As we prepare to launch into induction season, we’ve picked our top three tips from a recent favourite read to help you ensure the first steps taken by your new joiners are a giant leap forward for your organisation.

  1. Sweat the small stuff

During a space walk outside the safety of his shuttle, Hadfield was rendered effectively blind. The mission was aborted. Why? Because they didn’t have ‘no more tears’ soap. After cleaning his visor with standard soap, a small amount of residue had floated free and landed in his eye, blocking his tear duct and causing a life-threatening series of complications.

Small details can have a significant impact on the new joiner experience. With complex systems and the high stakes, sweating the small stuff in advance can save a lot of hassle when it matters the most and boost the new joiner experience.

Increasingly, we help organisations adopt a personalised approach, for example using preferred names in event communications and sharing personal stories. These details boost engagement and demonstrate a genuine interest in the individual. What little details can you incorporate?

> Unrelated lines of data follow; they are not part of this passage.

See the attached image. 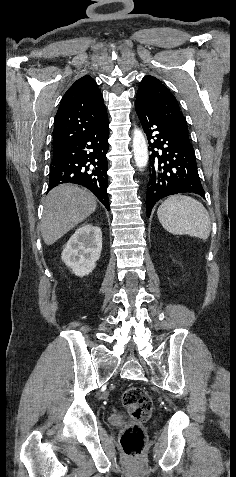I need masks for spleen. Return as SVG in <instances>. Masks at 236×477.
I'll return each instance as SVG.
<instances>
[{
    "label": "spleen",
    "instance_id": "3e777b00",
    "mask_svg": "<svg viewBox=\"0 0 236 477\" xmlns=\"http://www.w3.org/2000/svg\"><path fill=\"white\" fill-rule=\"evenodd\" d=\"M157 216L165 230L172 234H188L206 240L211 231L209 213L192 197L175 195L158 208Z\"/></svg>",
    "mask_w": 236,
    "mask_h": 477
}]
</instances>
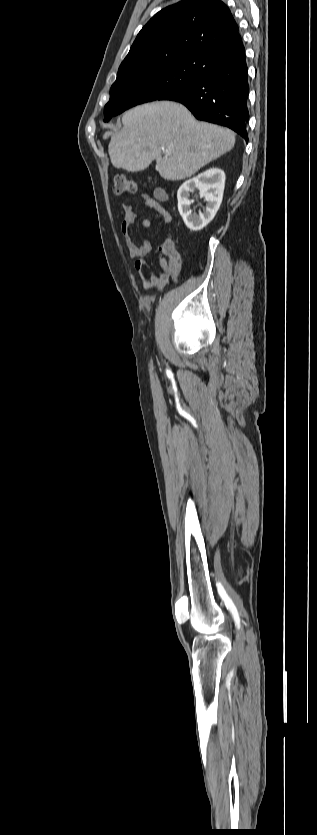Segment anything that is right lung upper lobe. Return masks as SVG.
Instances as JSON below:
<instances>
[{"label": "right lung upper lobe", "instance_id": "obj_1", "mask_svg": "<svg viewBox=\"0 0 317 835\" xmlns=\"http://www.w3.org/2000/svg\"><path fill=\"white\" fill-rule=\"evenodd\" d=\"M237 32V24L223 2L183 0L159 11L142 28L117 76L195 57L229 42Z\"/></svg>", "mask_w": 317, "mask_h": 835}]
</instances>
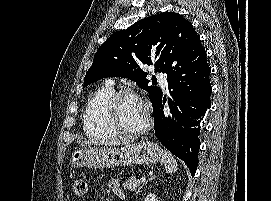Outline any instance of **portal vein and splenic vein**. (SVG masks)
Instances as JSON below:
<instances>
[{"label":"portal vein and splenic vein","instance_id":"portal-vein-and-splenic-vein-1","mask_svg":"<svg viewBox=\"0 0 271 201\" xmlns=\"http://www.w3.org/2000/svg\"><path fill=\"white\" fill-rule=\"evenodd\" d=\"M141 182H146V178H140Z\"/></svg>","mask_w":271,"mask_h":201}]
</instances>
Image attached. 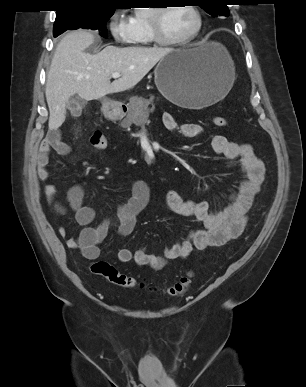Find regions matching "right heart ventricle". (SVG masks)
Returning a JSON list of instances; mask_svg holds the SVG:
<instances>
[{
	"instance_id": "1",
	"label": "right heart ventricle",
	"mask_w": 306,
	"mask_h": 387,
	"mask_svg": "<svg viewBox=\"0 0 306 387\" xmlns=\"http://www.w3.org/2000/svg\"><path fill=\"white\" fill-rule=\"evenodd\" d=\"M149 12L150 10L136 11L129 20L132 27L131 43L136 46H149L153 44L148 24Z\"/></svg>"
}]
</instances>
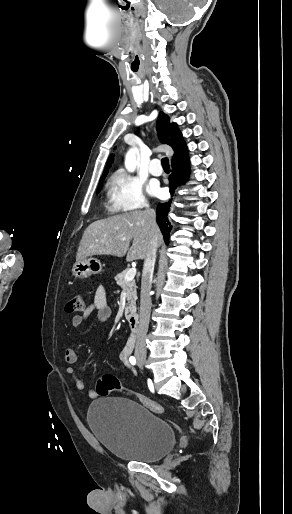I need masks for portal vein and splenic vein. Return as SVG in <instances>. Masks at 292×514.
I'll return each mask as SVG.
<instances>
[{
    "label": "portal vein and splenic vein",
    "mask_w": 292,
    "mask_h": 514,
    "mask_svg": "<svg viewBox=\"0 0 292 514\" xmlns=\"http://www.w3.org/2000/svg\"><path fill=\"white\" fill-rule=\"evenodd\" d=\"M136 268H130V270H128L126 276H125V280H127V282H130V280H133L134 276H136Z\"/></svg>",
    "instance_id": "obj_1"
}]
</instances>
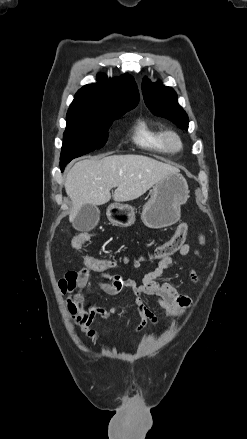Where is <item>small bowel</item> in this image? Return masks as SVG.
Here are the masks:
<instances>
[{
  "label": "small bowel",
  "mask_w": 247,
  "mask_h": 439,
  "mask_svg": "<svg viewBox=\"0 0 247 439\" xmlns=\"http://www.w3.org/2000/svg\"><path fill=\"white\" fill-rule=\"evenodd\" d=\"M199 241L200 244H204V237L200 236ZM190 253L201 257L200 250L190 244H184L179 250L181 256ZM172 262L171 257L159 260L156 268L145 274L141 283H137L133 279L123 278L118 274H109L106 271L100 272L104 280L97 281L96 286L108 295H118L124 291L133 294L135 298L133 316L138 315L140 318L135 332L140 333L148 323L153 327H156L158 323L156 315L146 305L144 298L154 300L165 310L166 318L169 320L182 316L192 304L190 297L180 294L170 283L158 281V278L170 268ZM190 279L193 282L198 281V275L195 271L190 272ZM91 285L92 271L85 268L80 271L67 272L59 281V290L63 295H67L64 303L71 321L79 326L90 338L99 339V334L92 327L94 319L97 316L109 318L117 313L123 304L110 309L95 304H87L82 290H89Z\"/></svg>",
  "instance_id": "c3829d8e"
}]
</instances>
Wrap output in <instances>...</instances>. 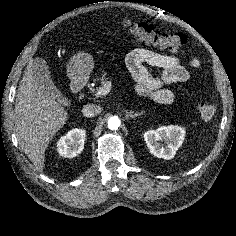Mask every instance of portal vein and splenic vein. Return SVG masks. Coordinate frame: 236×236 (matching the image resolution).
<instances>
[{"instance_id": "18ae733b", "label": "portal vein and splenic vein", "mask_w": 236, "mask_h": 236, "mask_svg": "<svg viewBox=\"0 0 236 236\" xmlns=\"http://www.w3.org/2000/svg\"><path fill=\"white\" fill-rule=\"evenodd\" d=\"M111 89H112V84L110 81H107V82H105L103 87H101L94 95L96 97L107 95Z\"/></svg>"}]
</instances>
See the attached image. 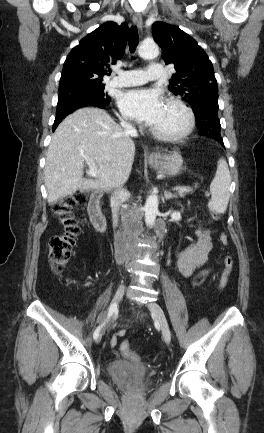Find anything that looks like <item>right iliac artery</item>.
<instances>
[{
    "label": "right iliac artery",
    "mask_w": 264,
    "mask_h": 433,
    "mask_svg": "<svg viewBox=\"0 0 264 433\" xmlns=\"http://www.w3.org/2000/svg\"><path fill=\"white\" fill-rule=\"evenodd\" d=\"M117 310V306L115 304H112L107 312L106 318L104 319V322H102L94 331L93 334V338L96 340L99 336V332L101 331V329L103 328V326L106 324V322H108V320L110 319V317L113 315V313Z\"/></svg>",
    "instance_id": "obj_1"
}]
</instances>
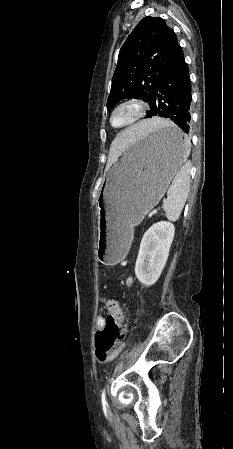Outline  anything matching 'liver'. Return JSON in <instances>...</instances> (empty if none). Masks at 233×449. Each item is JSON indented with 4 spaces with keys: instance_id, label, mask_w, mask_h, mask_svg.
Returning <instances> with one entry per match:
<instances>
[{
    "instance_id": "6515ba94",
    "label": "liver",
    "mask_w": 233,
    "mask_h": 449,
    "mask_svg": "<svg viewBox=\"0 0 233 449\" xmlns=\"http://www.w3.org/2000/svg\"><path fill=\"white\" fill-rule=\"evenodd\" d=\"M169 123L161 118L146 119L126 128L121 133H114L109 151L110 164L115 162L132 143L140 142L142 137L150 131Z\"/></svg>"
}]
</instances>
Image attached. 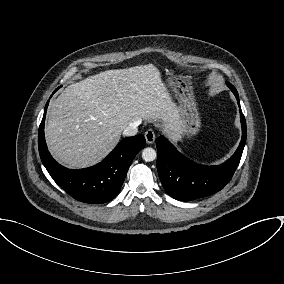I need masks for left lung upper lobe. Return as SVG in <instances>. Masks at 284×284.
Listing matches in <instances>:
<instances>
[{
  "instance_id": "1",
  "label": "left lung upper lobe",
  "mask_w": 284,
  "mask_h": 284,
  "mask_svg": "<svg viewBox=\"0 0 284 284\" xmlns=\"http://www.w3.org/2000/svg\"><path fill=\"white\" fill-rule=\"evenodd\" d=\"M227 85H228V87L231 89V91H232L234 94H238L236 88H235L232 84H230L229 82H227Z\"/></svg>"
}]
</instances>
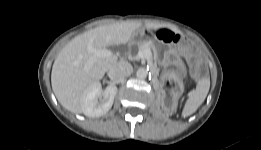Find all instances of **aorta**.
Returning a JSON list of instances; mask_svg holds the SVG:
<instances>
[{"instance_id": "obj_1", "label": "aorta", "mask_w": 261, "mask_h": 150, "mask_svg": "<svg viewBox=\"0 0 261 150\" xmlns=\"http://www.w3.org/2000/svg\"><path fill=\"white\" fill-rule=\"evenodd\" d=\"M149 72L147 69L145 68H139L136 72V76L139 78V79H145L147 76H148Z\"/></svg>"}]
</instances>
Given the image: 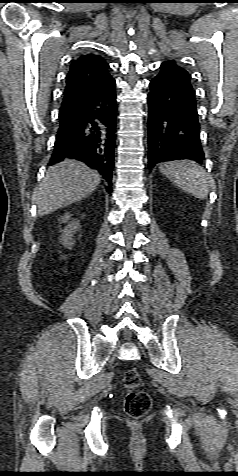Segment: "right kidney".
I'll return each mask as SVG.
<instances>
[{"mask_svg":"<svg viewBox=\"0 0 238 476\" xmlns=\"http://www.w3.org/2000/svg\"><path fill=\"white\" fill-rule=\"evenodd\" d=\"M71 215L69 213L65 214L64 216L61 217L60 221L61 223H68L70 220ZM80 228L79 221L75 220L72 222H69L68 225L66 226L65 229L61 230L62 235H61V243L65 246L70 248L73 245V235L75 231H77Z\"/></svg>","mask_w":238,"mask_h":476,"instance_id":"right-kidney-1","label":"right kidney"}]
</instances>
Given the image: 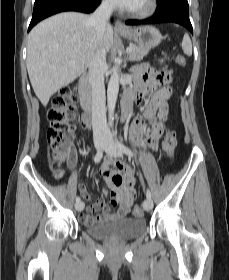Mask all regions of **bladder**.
<instances>
[{"instance_id":"1","label":"bladder","mask_w":229,"mask_h":280,"mask_svg":"<svg viewBox=\"0 0 229 280\" xmlns=\"http://www.w3.org/2000/svg\"><path fill=\"white\" fill-rule=\"evenodd\" d=\"M87 233L97 238L132 239L147 229L145 219L122 217L113 221L84 224Z\"/></svg>"}]
</instances>
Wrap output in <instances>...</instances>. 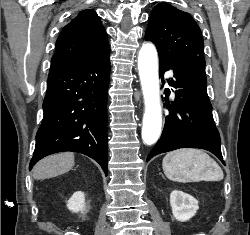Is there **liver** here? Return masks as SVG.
I'll return each mask as SVG.
<instances>
[{"instance_id":"liver-1","label":"liver","mask_w":250,"mask_h":235,"mask_svg":"<svg viewBox=\"0 0 250 235\" xmlns=\"http://www.w3.org/2000/svg\"><path fill=\"white\" fill-rule=\"evenodd\" d=\"M73 153H60L42 159L33 169L35 179L56 177L68 172L74 166Z\"/></svg>"}]
</instances>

  1. Treat people around you like they are the last people in the world

Hadfield recalls one shuttle mission where the chief astronaut had a reputation for arrogance and extreme competitiveness. Whilst receiving feedback on progress in front of mission control, this astronaut publicly and personally insulted Hadfield. Hadfield stayed calm and professional, and continued to deliver his feedback to the mission’s crew in a constructive way.

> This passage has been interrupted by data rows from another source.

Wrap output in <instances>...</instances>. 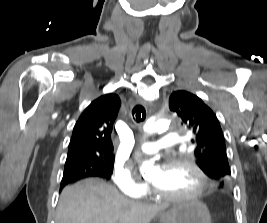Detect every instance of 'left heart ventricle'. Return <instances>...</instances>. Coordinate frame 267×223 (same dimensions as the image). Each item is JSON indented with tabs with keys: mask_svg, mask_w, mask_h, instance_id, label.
Instances as JSON below:
<instances>
[{
	"mask_svg": "<svg viewBox=\"0 0 267 223\" xmlns=\"http://www.w3.org/2000/svg\"><path fill=\"white\" fill-rule=\"evenodd\" d=\"M158 170L151 175V181L156 189L165 194L184 195L193 192L198 185V180L186 165L162 168L159 179H155Z\"/></svg>",
	"mask_w": 267,
	"mask_h": 223,
	"instance_id": "b2bd125f",
	"label": "left heart ventricle"
}]
</instances>
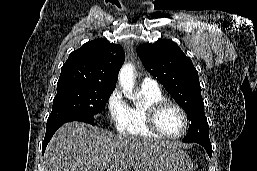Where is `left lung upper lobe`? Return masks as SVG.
I'll use <instances>...</instances> for the list:
<instances>
[{
  "label": "left lung upper lobe",
  "instance_id": "left-lung-upper-lobe-1",
  "mask_svg": "<svg viewBox=\"0 0 257 171\" xmlns=\"http://www.w3.org/2000/svg\"><path fill=\"white\" fill-rule=\"evenodd\" d=\"M137 53L145 69L186 112L190 125L183 142L210 141L198 72L191 59L172 41L140 45Z\"/></svg>",
  "mask_w": 257,
  "mask_h": 171
}]
</instances>
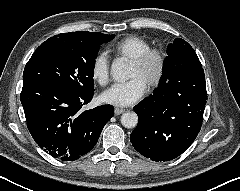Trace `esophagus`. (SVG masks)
Segmentation results:
<instances>
[{
  "label": "esophagus",
  "instance_id": "1",
  "mask_svg": "<svg viewBox=\"0 0 240 191\" xmlns=\"http://www.w3.org/2000/svg\"><path fill=\"white\" fill-rule=\"evenodd\" d=\"M124 112H125V109H121V108H115L114 109L115 115H120V114H122Z\"/></svg>",
  "mask_w": 240,
  "mask_h": 191
}]
</instances>
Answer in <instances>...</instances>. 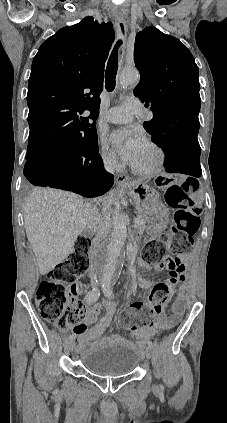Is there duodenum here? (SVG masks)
<instances>
[{
    "mask_svg": "<svg viewBox=\"0 0 227 423\" xmlns=\"http://www.w3.org/2000/svg\"><path fill=\"white\" fill-rule=\"evenodd\" d=\"M127 254L130 255L132 258L135 257V250L133 247H129L127 250Z\"/></svg>",
    "mask_w": 227,
    "mask_h": 423,
    "instance_id": "410a0bca",
    "label": "duodenum"
}]
</instances>
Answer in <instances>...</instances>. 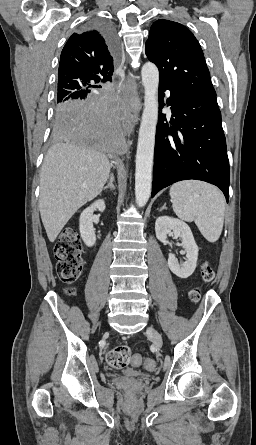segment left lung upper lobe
I'll return each instance as SVG.
<instances>
[{
	"mask_svg": "<svg viewBox=\"0 0 256 445\" xmlns=\"http://www.w3.org/2000/svg\"><path fill=\"white\" fill-rule=\"evenodd\" d=\"M145 53L158 67L160 82L216 99L200 44L182 24L163 19L154 22Z\"/></svg>",
	"mask_w": 256,
	"mask_h": 445,
	"instance_id": "left-lung-upper-lobe-1",
	"label": "left lung upper lobe"
}]
</instances>
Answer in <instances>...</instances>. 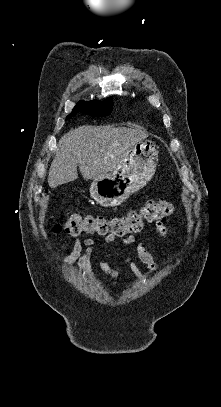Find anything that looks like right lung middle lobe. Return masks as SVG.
<instances>
[{
    "mask_svg": "<svg viewBox=\"0 0 221 407\" xmlns=\"http://www.w3.org/2000/svg\"><path fill=\"white\" fill-rule=\"evenodd\" d=\"M112 106V98H108L105 101H80L73 108L72 112L67 116V119L73 117L77 113H83L92 117L107 116L111 113Z\"/></svg>",
    "mask_w": 221,
    "mask_h": 407,
    "instance_id": "1",
    "label": "right lung middle lobe"
}]
</instances>
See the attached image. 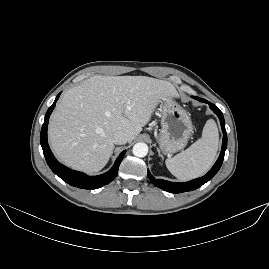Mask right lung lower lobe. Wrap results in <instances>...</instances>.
<instances>
[{"instance_id":"right-lung-lower-lobe-1","label":"right lung lower lobe","mask_w":269,"mask_h":269,"mask_svg":"<svg viewBox=\"0 0 269 269\" xmlns=\"http://www.w3.org/2000/svg\"><path fill=\"white\" fill-rule=\"evenodd\" d=\"M59 96L60 94L57 95L55 102L58 100ZM55 102L46 112L45 120L41 129V135H40L41 146H42L43 153H44L48 166L56 175H58L66 183L72 186L78 187V188H82V189H89V190L97 189L113 181L114 178L118 174V168L126 153V150L121 152L119 157L116 159L115 164L108 172L102 175H98V176H87L84 173L70 170L67 167L61 165L56 160V158L54 157V155L52 154L49 148L48 141H47L48 121L55 107Z\"/></svg>"}]
</instances>
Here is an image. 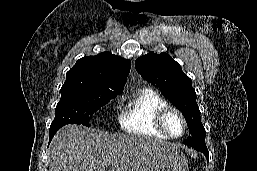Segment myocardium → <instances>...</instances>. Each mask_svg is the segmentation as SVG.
<instances>
[{
  "mask_svg": "<svg viewBox=\"0 0 257 171\" xmlns=\"http://www.w3.org/2000/svg\"><path fill=\"white\" fill-rule=\"evenodd\" d=\"M171 112L178 114V116L180 117V119L182 120V123H183V132L178 136L172 135L166 127V123H165L166 117ZM156 127L168 138L179 139L186 134L187 129H188V123H187L185 115L183 114V112L180 109H178L174 106L167 105L166 107L162 108L158 112V114L156 116Z\"/></svg>",
  "mask_w": 257,
  "mask_h": 171,
  "instance_id": "f54148a6",
  "label": "myocardium"
}]
</instances>
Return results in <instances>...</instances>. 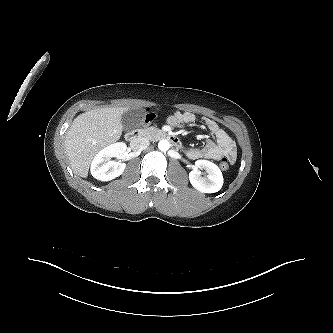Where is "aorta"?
<instances>
[{
	"label": "aorta",
	"mask_w": 333,
	"mask_h": 333,
	"mask_svg": "<svg viewBox=\"0 0 333 333\" xmlns=\"http://www.w3.org/2000/svg\"><path fill=\"white\" fill-rule=\"evenodd\" d=\"M158 148L160 151L166 152L170 148V143L167 140H161L158 143Z\"/></svg>",
	"instance_id": "obj_1"
}]
</instances>
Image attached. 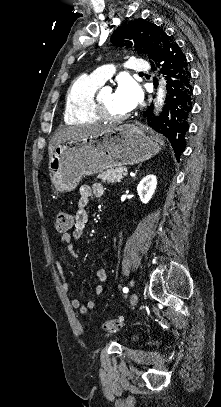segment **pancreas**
Returning a JSON list of instances; mask_svg holds the SVG:
<instances>
[{
  "label": "pancreas",
  "mask_w": 221,
  "mask_h": 407,
  "mask_svg": "<svg viewBox=\"0 0 221 407\" xmlns=\"http://www.w3.org/2000/svg\"><path fill=\"white\" fill-rule=\"evenodd\" d=\"M127 171L126 168L124 167H117V168H110L107 169L106 171H102L99 173L97 176L98 179H101L102 182H107V183H114V182H120L121 179L125 176L124 172Z\"/></svg>",
  "instance_id": "cf45deb5"
}]
</instances>
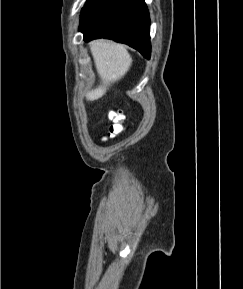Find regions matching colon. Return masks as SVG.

Use induction to get your early talent aligned with your organisation’s workplace culture, values and the mind-sets needed to get ahead. For example, by instilling a self-reflective mind-set at induction, you can ensure that they make a lasting, positive impression on the business. Getting business for giving feed-forward not back, building a future-focused culture based upon learning and development.

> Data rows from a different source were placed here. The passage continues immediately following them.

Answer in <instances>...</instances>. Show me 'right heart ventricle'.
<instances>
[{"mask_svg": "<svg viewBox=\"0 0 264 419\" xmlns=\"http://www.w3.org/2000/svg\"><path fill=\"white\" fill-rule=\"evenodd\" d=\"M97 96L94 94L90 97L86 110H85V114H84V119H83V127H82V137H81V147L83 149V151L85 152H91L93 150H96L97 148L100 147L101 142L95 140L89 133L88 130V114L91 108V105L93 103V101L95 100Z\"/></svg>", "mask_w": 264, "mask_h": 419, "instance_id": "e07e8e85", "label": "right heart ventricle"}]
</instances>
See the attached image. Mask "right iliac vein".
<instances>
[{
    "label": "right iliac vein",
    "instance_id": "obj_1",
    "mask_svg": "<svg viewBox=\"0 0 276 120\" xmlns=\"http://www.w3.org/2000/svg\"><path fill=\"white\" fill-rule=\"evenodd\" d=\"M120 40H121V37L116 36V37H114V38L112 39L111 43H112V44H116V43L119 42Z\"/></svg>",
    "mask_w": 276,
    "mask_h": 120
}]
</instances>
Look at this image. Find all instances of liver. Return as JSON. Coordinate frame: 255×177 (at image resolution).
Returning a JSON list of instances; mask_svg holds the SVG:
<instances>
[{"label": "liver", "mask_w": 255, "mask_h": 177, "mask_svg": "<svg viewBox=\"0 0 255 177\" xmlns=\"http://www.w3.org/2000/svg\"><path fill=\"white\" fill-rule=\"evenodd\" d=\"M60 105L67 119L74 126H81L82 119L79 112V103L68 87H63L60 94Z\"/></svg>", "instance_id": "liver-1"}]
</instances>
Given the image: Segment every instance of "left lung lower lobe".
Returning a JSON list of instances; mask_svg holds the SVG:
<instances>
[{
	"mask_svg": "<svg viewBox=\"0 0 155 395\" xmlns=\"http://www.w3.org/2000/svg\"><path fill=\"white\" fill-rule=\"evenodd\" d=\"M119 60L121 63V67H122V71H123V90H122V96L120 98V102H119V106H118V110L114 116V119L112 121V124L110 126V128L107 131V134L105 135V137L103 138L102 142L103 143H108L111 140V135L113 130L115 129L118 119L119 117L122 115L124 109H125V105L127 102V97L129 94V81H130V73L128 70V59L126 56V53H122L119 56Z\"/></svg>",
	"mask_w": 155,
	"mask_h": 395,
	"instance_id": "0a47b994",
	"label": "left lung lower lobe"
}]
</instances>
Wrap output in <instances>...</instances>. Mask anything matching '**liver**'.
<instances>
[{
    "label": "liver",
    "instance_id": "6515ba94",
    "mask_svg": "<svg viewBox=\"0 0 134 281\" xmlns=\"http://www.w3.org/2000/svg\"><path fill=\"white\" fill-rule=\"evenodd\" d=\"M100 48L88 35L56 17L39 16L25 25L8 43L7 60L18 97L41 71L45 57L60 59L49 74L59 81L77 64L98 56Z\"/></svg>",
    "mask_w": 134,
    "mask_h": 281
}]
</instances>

  1. Step back, get a bit of perspective

Surely seeing everything you’ve ever known, as a tiny spec, must make a person feel small and insignificant? Hadfield disagrees. He describes how the experience enhanced his sense of ‘personal obligation’ to protect our planet. Melting ice caps, deforestation, volcanoes and droughts all suddenly became very real and very visible.

Early talent can quickly go from being big fish in a small pond to small fish, swimming upstream. To ensure that your early talent better understands the bigger picture and sets off on the right track, why not train them on their new system at your induction? Getting new joiners to see overall business goals alongside their individual contribution is a proven way of maximising ROI whilst establishing positive mind-sets and behaviours.

Back down to earth

Hadfield’s impressive adventures can be so easily applied to our own early-talent space. Sweating the small stuff, establishing positive behaviours and establishing perspective can make a huge difference to the success of a mission. With the count-down to your induction ticking and your preparations for launch well under-way, pause for a second and remember, you and your team are shaping the future leaders of tomorrow.